** Opening Stored data block **
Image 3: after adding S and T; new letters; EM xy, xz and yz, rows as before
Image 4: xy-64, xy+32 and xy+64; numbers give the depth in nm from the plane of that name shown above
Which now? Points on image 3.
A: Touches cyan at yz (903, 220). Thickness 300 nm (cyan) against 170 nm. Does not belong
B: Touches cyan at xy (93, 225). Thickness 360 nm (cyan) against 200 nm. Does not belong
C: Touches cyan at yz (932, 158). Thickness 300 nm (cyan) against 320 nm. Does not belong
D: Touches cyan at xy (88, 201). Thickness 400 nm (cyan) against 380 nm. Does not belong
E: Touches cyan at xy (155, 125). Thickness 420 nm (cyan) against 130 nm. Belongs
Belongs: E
** Closing Stored data block **
** Opening Stored data block **
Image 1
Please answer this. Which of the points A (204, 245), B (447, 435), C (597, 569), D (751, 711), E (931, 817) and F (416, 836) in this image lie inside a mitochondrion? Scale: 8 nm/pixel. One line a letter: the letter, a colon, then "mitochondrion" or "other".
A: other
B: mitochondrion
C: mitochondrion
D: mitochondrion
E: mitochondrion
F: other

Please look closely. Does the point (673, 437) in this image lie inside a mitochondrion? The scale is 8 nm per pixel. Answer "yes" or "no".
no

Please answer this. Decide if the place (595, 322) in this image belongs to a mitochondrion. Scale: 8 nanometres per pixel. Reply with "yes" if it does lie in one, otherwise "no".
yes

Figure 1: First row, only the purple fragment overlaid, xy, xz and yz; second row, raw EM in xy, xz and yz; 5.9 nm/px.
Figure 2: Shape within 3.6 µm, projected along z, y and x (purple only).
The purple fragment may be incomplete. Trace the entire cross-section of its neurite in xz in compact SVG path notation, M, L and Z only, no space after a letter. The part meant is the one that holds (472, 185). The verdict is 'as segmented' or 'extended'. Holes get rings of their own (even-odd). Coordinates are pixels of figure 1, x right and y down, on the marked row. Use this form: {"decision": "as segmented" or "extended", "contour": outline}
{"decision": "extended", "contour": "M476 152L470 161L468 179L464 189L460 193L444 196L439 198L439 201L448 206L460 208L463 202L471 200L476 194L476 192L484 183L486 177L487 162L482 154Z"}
** Closing Stored data block **
» **What the exercise asks**
Proceeding from the line containing "Please look closely." through the line containing "Figure 2: Shape", transcribe the lines above exactly, both end lines included.

» **Reply to the task**
Please look closely. Does the point (673, 437) in this image lie inside a mitochondrion? The scale is 8 nm per pixel. Answer "yes" or "no".
no

Please answer this. Decide if the place (595, 322) in this image belongs to a mitochondrion. Scale: 8 nanometres per pixel. Reply with "yes" if it does lie in one, otherwise "no".
yes

Figure 1: First row, only the purple fragment overlaid, xy, xz and yz; second row, raw EM in xy, xz and yz; 5.9 nm/px.
Figure 2: Shape within 3.6 µm, projected along z, y and x (purple only).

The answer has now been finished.